---- Document segment
Reflections on turning 60

The art of finding your friends, and letting your friends find you.

Paulo Coelho | June/July 2009 issue

In a recent interview, I said that turning 60 is the same as turning 35 or 47: a birthday cake, blowing out the candles and so on. But it’s not quite the same, and I’d like to share how I decided to commemorate the date.
My birthday is on August 24th, but I normally celebrate it on the 19th of March, the feast day of my patron saint, Joseph. One day in February, I was reading my blog, looking at my readers’ souls, and was seized by an impulse. Why not invite 10 people to my birthday party? I wrote a message and said the first 10 people to write back would be welcome. It so happens that the next day, the first 10 answers came from the most varied places on the planet: Brazil, Japan, England, Venezuela, Qatar and so on. The party would be at Puente La Reina, on the Way to Santiago de Compostela—in other words, far from airports or other normal means of transportation. I wasn’t certain the readers had understood the message. I was inviting them to my party, but I wasn’t paying their travel expenses. I sent an email and all 10 said they’d understood perfectly. I felt an immense responsibility, but kept my word, and I think they all had a good time and enjoyed a special evening—at least I know I did. They still communicate with one another.
Soon it was the eve of my birthday. My plan was to do what I always do, and that’s what happened. At 11:15 p.m. on the 23rd of August, I went to Lourdes so that at exactly 12:05 a.m. on the 24th, the moment I was born, I could be at the grotto of Our Lady to thank her for my life up until then and ask her to protect me from that moment on.
It was a powerful experience, but while I was driving back to St. Martin (I have a small mill there where I spend the summer), I felt extremely lonely. I said so to my wife. “But you’re the one who chose it to be so,” she replied. Yes, I’d indeed made that choice, but now I began to feel bothered. We were both alone on this immense planet. I turned on my mobile phone. It rang immediately. It was Monica, my agent and friend. When I arrived home, there were other messages waiting for me.
--------
---- Data extract
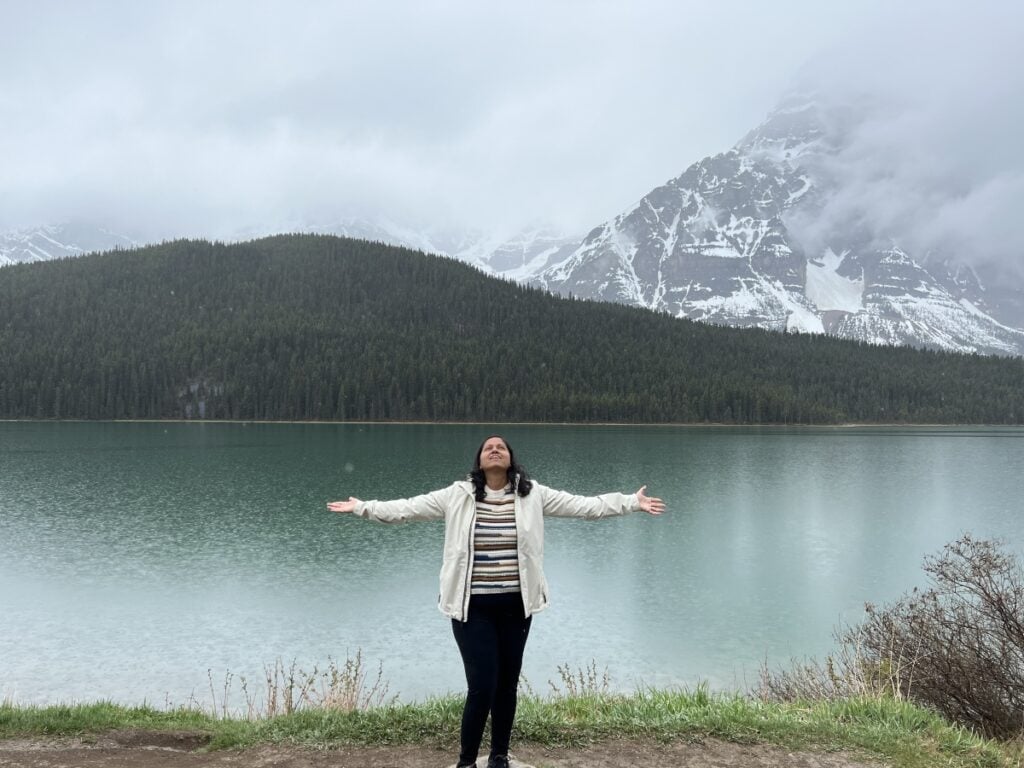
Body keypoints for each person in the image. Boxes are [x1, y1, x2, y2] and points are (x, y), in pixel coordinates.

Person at [327, 435, 665, 768]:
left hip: (516, 607)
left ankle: (499, 756)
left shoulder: (533, 494)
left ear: (510, 458)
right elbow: (406, 509)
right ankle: (466, 762)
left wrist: (630, 502)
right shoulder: (456, 495)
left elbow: (585, 506)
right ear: (479, 460)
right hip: (470, 607)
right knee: (482, 685)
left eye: (500, 447)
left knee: (506, 684)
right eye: (488, 447)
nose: (494, 450)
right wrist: (362, 508)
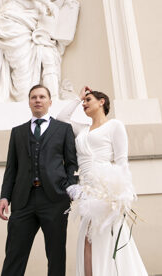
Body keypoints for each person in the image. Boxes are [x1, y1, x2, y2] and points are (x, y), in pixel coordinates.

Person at [57, 86, 148, 276]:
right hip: (86, 188)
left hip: (106, 189)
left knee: (103, 237)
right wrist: (77, 98)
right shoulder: (82, 129)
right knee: (88, 239)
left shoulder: (114, 125)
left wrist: (123, 194)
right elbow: (61, 118)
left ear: (101, 102)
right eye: (84, 101)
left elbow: (122, 161)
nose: (84, 104)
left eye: (88, 100)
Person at [0, 84, 78, 276]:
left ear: (50, 102)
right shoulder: (17, 132)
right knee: (14, 254)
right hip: (23, 200)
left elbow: (71, 164)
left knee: (56, 254)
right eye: (34, 97)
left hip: (55, 200)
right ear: (29, 102)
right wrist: (5, 196)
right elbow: (11, 168)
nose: (38, 100)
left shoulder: (64, 129)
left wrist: (69, 188)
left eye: (42, 97)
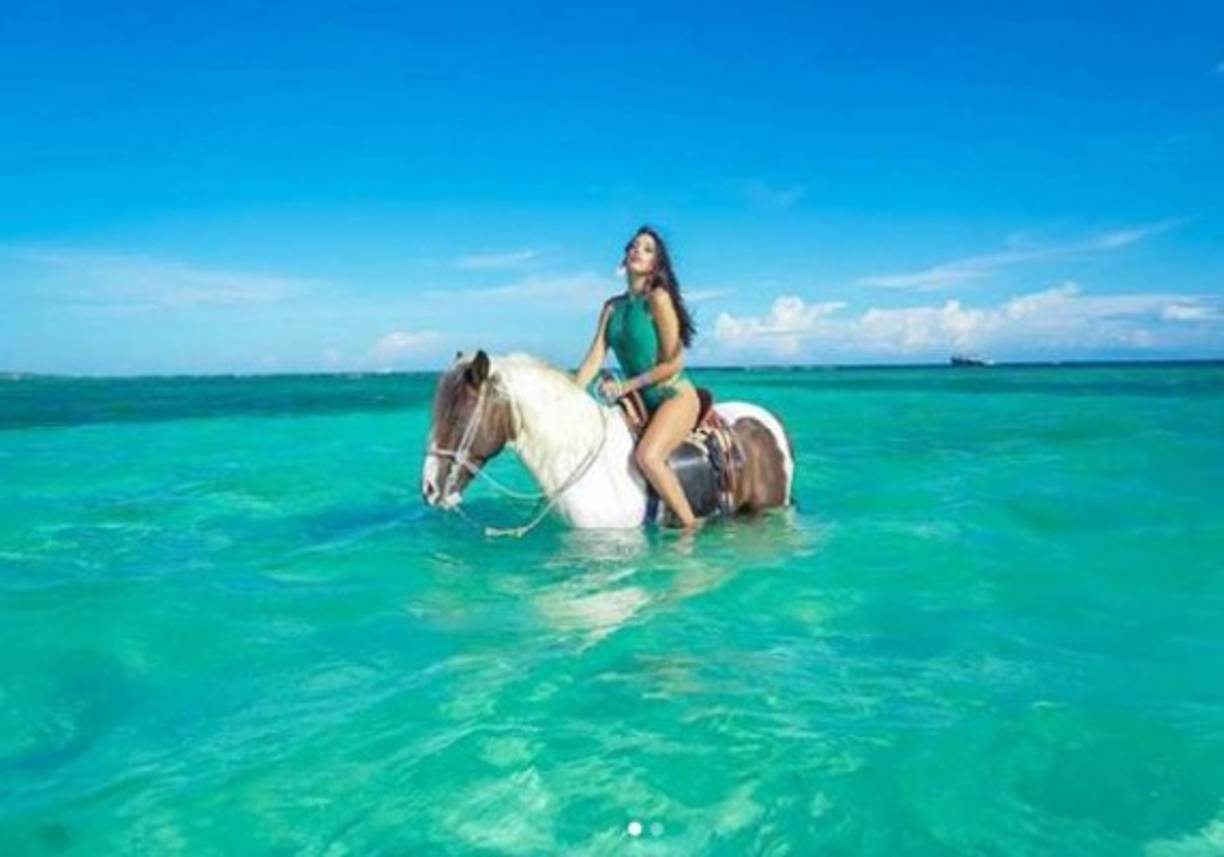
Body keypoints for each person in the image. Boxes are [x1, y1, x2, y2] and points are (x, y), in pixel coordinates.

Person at [574, 226, 701, 529]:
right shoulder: (611, 307)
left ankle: (689, 526)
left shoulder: (658, 299)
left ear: (656, 264)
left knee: (648, 456)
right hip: (637, 402)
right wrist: (570, 394)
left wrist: (625, 386)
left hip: (673, 395)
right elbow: (595, 357)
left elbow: (673, 363)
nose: (637, 251)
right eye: (633, 246)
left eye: (647, 249)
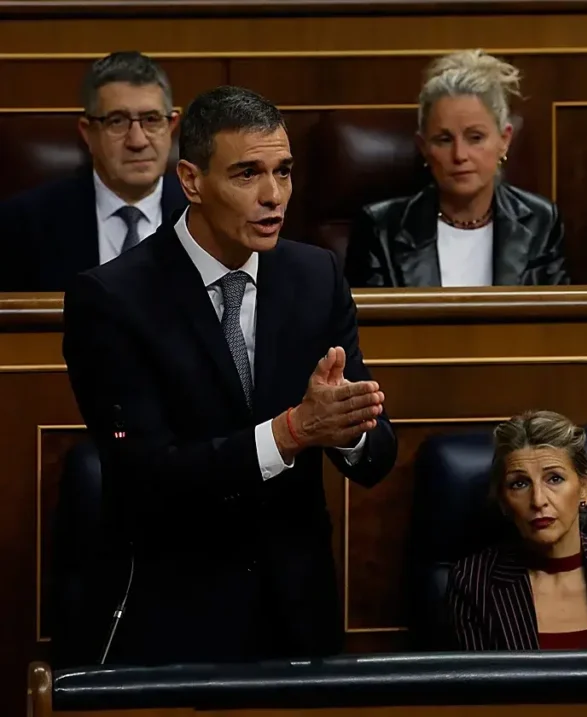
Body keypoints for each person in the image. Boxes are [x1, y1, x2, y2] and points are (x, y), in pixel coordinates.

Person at [62, 86, 398, 665]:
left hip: (298, 615)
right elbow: (144, 474)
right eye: (247, 174)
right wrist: (291, 432)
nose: (274, 197)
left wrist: (348, 427)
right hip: (173, 616)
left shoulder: (314, 275)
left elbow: (376, 453)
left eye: (284, 172)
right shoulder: (113, 299)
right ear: (191, 180)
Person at [445, 411, 587, 650]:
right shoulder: (473, 583)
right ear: (503, 501)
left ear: (584, 488)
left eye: (554, 479)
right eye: (519, 484)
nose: (538, 500)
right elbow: (476, 685)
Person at [346, 50, 568, 288]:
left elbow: (553, 322)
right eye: (444, 140)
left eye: (475, 137)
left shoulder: (540, 222)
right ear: (423, 147)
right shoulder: (381, 230)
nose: (460, 155)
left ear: (504, 140)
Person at [0, 51, 186, 292]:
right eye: (117, 121)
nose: (138, 141)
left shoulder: (205, 214)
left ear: (171, 126)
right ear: (88, 133)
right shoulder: (23, 225)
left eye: (151, 120)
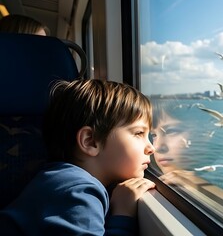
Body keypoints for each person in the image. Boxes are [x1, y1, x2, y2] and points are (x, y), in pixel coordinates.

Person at [0, 79, 155, 235]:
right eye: (139, 133)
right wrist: (123, 215)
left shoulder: (61, 179)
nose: (151, 148)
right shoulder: (78, 192)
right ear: (91, 141)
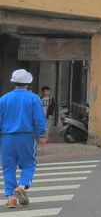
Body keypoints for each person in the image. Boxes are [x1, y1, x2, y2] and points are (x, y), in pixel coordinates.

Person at [0, 69, 47, 208]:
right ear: (27, 84)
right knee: (29, 164)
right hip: (26, 136)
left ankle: (11, 199)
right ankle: (21, 186)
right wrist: (41, 135)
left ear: (13, 82)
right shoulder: (33, 98)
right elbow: (39, 118)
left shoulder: (3, 99)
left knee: (8, 167)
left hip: (7, 137)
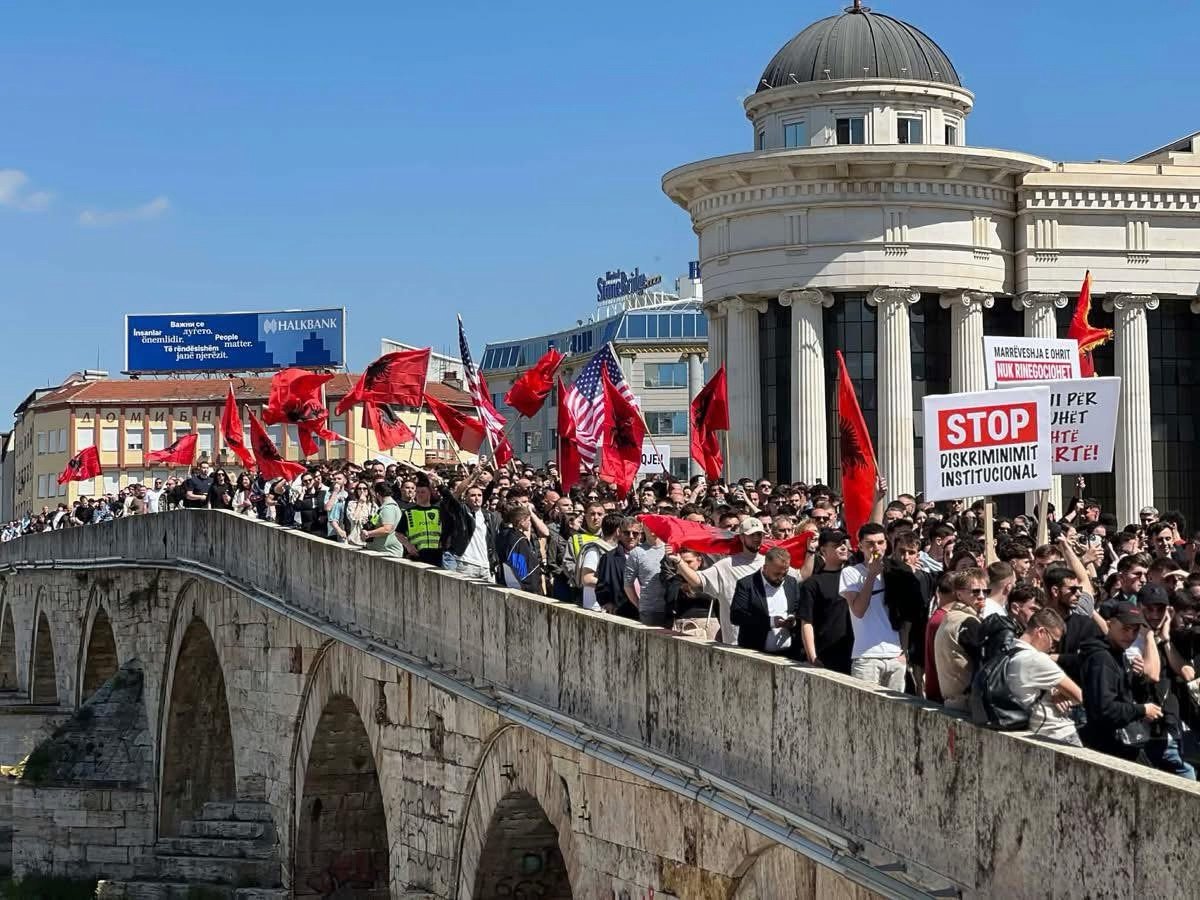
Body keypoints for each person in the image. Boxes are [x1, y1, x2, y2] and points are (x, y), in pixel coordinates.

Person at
--------
● **Work item**
Reproduce, word for word, the part of the essay on turning 60 starting at "It was a powerful" and ending at "waiting for me.".

● **Response to this task**
It was a powerful experience, but while I was driving back to St. Martin (I have a small mill there where I spend the summer), I felt extremely lonely. I said so to my wife. “But you’re the one who chose it to be so,” she replied. Yes, I’d indeed made that choice, but now I began to feel bothered. We were both alone on this immense planet. I turned on my mobile phone. It rang immediately. It was Monica, my agent and friend. When I arrived home, there were other messages waiting for me.